*Reading text*:
- - -
- Film poster of Doraha
- Directed by: Pervaiz Malik
- Written by: Syed Ahmed Rifat
- Produced by: Sohail Rana Pervaiz Malik
- Starring: Waheed Murad Shamim Ara Deeba Talish Ibrahim Nafees Nirala Talat Siddiqui
- Music by: Sohail Rana
- Production company: United Talents
- Release date: 25 August 1967;
- Running time: 180 minutes
- Country: Pakistan
- Language: Urdu

= Doraha (film) =

1967 film

Doraha is a 1967 Pakistani musical romance film written by Syed Ahmed Rifat and directed by Pervaiz Malik. It starred Waheed Murad and Shamim Ara, with Deeba, Talish and Ibrahim Nafees in the supporting cast. The film became remarkable due to its music, which was composed by Sohail Rana. It was co-produced by Malik and Rana under the banner United Talents.

At the box office, the film failed to become a big hit, as it was expected, but it gained more importance after several years, especially during the 1980s and 1990s due to its music and songs.

== Plot ==
The story begins with a young, educated singer, Nadeem, who wants to establish himself in the music industry. Upon receiving a letter from his friend Nasir, Nadeem comes to Murree from Karachi, where he meets Naheed, the daughter of his former teacher Amjad. After initial comedic misunderstandings, Nadeem and Naheed fall in love and make promises to each other. Meanwhile, a local girl, Shano, also develops feelings for Nadeem.

Nadeem returns to Karachi for a recording, and Naheed also moves back with her father. Nadeem sends his mother to propose to Naheed's family, but Amjad insults Nadeem's singing career and rejects the proposal. Nadeem's mother dies of grief, and he returns to Murree to stay with Nasir. Amjad arranges Naheed's marriage to Asif, an engineer.
- - -
*Data section*:

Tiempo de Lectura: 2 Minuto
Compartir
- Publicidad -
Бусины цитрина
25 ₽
- - -
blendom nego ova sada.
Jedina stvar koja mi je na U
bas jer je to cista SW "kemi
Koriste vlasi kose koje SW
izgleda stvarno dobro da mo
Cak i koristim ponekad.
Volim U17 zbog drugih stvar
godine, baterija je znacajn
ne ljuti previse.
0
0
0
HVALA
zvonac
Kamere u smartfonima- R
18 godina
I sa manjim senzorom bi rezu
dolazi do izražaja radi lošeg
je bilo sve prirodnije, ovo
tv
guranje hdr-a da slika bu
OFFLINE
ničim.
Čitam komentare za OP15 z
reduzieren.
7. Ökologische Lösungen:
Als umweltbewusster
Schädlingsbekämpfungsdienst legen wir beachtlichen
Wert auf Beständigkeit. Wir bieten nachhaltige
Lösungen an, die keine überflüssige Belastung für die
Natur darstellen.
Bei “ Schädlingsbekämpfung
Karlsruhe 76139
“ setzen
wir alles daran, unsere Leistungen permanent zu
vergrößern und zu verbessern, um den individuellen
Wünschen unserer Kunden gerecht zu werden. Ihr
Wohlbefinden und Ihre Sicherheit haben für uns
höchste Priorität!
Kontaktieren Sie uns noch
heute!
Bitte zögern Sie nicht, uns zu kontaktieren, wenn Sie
- - -
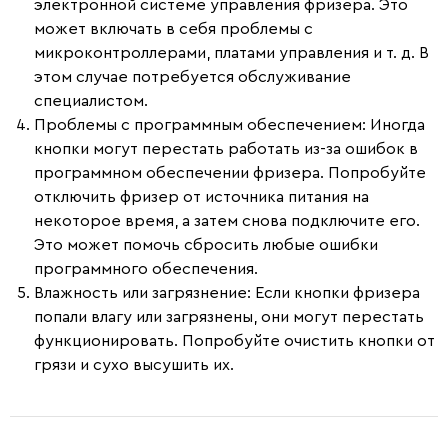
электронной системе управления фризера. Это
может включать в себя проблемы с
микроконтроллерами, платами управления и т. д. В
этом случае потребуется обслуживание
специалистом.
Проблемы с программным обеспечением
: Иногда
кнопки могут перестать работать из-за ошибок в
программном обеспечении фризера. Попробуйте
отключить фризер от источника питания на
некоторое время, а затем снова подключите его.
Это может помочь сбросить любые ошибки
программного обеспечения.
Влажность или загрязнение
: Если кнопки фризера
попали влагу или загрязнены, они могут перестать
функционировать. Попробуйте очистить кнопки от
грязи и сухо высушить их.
- - -
*Work order A*:
In the film article, who composed the music for Doraha?
*Work order B*:
Rewrite the passage of the film article that begins at the words "Doraha is a" and stops after "music and songs.", swapping "musical romance" for "romantic drama".

*Exercise result A*:
Sohail Rana

*Exercise result B*:
Doraha is a 1967 Pakistani romantic drama film written by Syed Ahmed Rifat and directed by Pervaiz Malik. It starred Waheed Murad and Shamim Ara, with Deeba, Talish and Ibrahim Nafees in the supporting cast. The film became remarkable due to its music, which was composed by Sohail Rana. It was co-produced by Malik and Rana under the banner United Talents.

At the box office, the film failed to become a big hit, as it was expected, but it gained more importance after several years, especially during the 1980s and 1990s due to its music and songs.